++++ Exercise materials

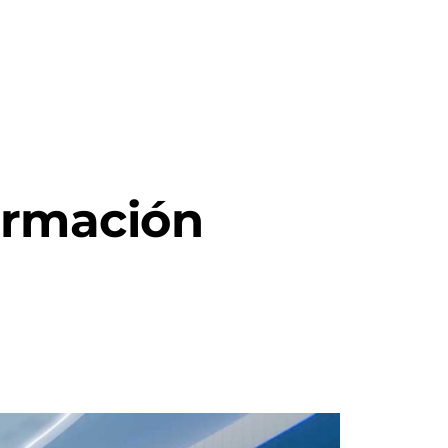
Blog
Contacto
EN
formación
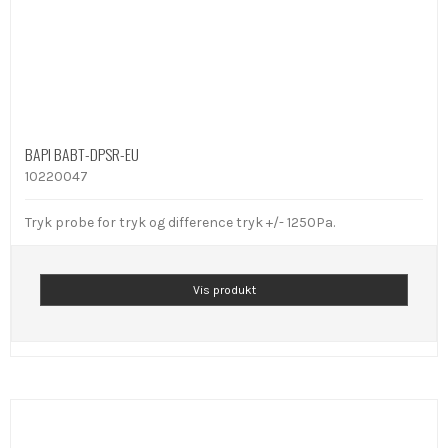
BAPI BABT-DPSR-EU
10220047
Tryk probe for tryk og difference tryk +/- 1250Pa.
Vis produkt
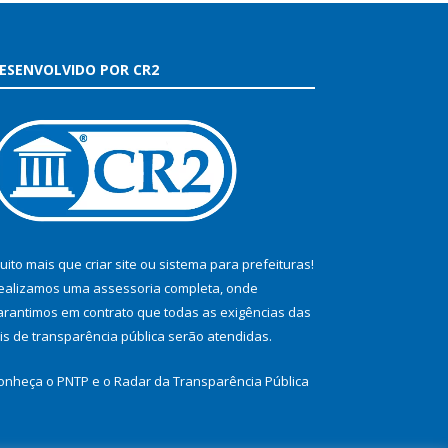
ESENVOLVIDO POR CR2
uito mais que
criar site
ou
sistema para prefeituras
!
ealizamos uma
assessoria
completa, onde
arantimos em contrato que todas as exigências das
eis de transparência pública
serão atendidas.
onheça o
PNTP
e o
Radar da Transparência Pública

++++++++
++++ Exercise materials

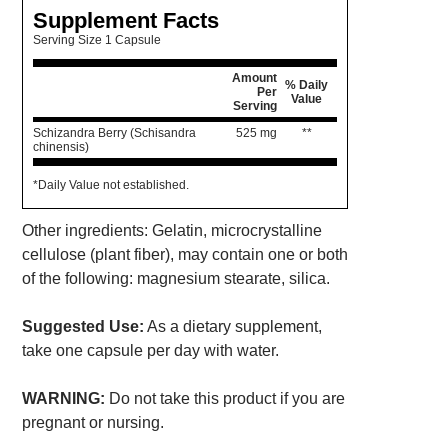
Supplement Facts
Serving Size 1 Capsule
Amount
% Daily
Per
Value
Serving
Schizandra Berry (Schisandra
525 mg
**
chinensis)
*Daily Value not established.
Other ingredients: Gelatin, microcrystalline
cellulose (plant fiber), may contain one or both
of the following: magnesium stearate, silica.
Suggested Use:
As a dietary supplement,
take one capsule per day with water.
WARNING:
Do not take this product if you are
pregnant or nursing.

++++++++
++++ Exercise materials

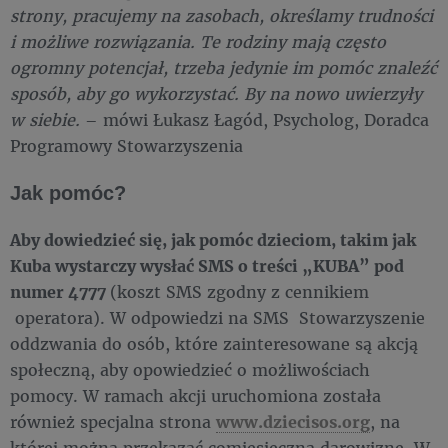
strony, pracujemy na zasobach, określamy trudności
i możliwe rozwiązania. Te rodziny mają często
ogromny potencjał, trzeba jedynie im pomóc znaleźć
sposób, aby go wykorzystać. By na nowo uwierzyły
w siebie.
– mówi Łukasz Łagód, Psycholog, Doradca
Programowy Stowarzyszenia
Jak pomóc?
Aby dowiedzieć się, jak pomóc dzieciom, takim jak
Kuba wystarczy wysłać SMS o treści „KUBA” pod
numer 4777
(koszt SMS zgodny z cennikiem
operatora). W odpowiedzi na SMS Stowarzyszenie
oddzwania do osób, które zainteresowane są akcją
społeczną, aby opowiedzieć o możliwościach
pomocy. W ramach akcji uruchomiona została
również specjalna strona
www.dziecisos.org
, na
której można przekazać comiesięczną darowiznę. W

++++++++

Problem description:
Whenever "take" occurs in a line above, copy that line.

Solution below:
take one capsule per day with water.
Do not take this product if you are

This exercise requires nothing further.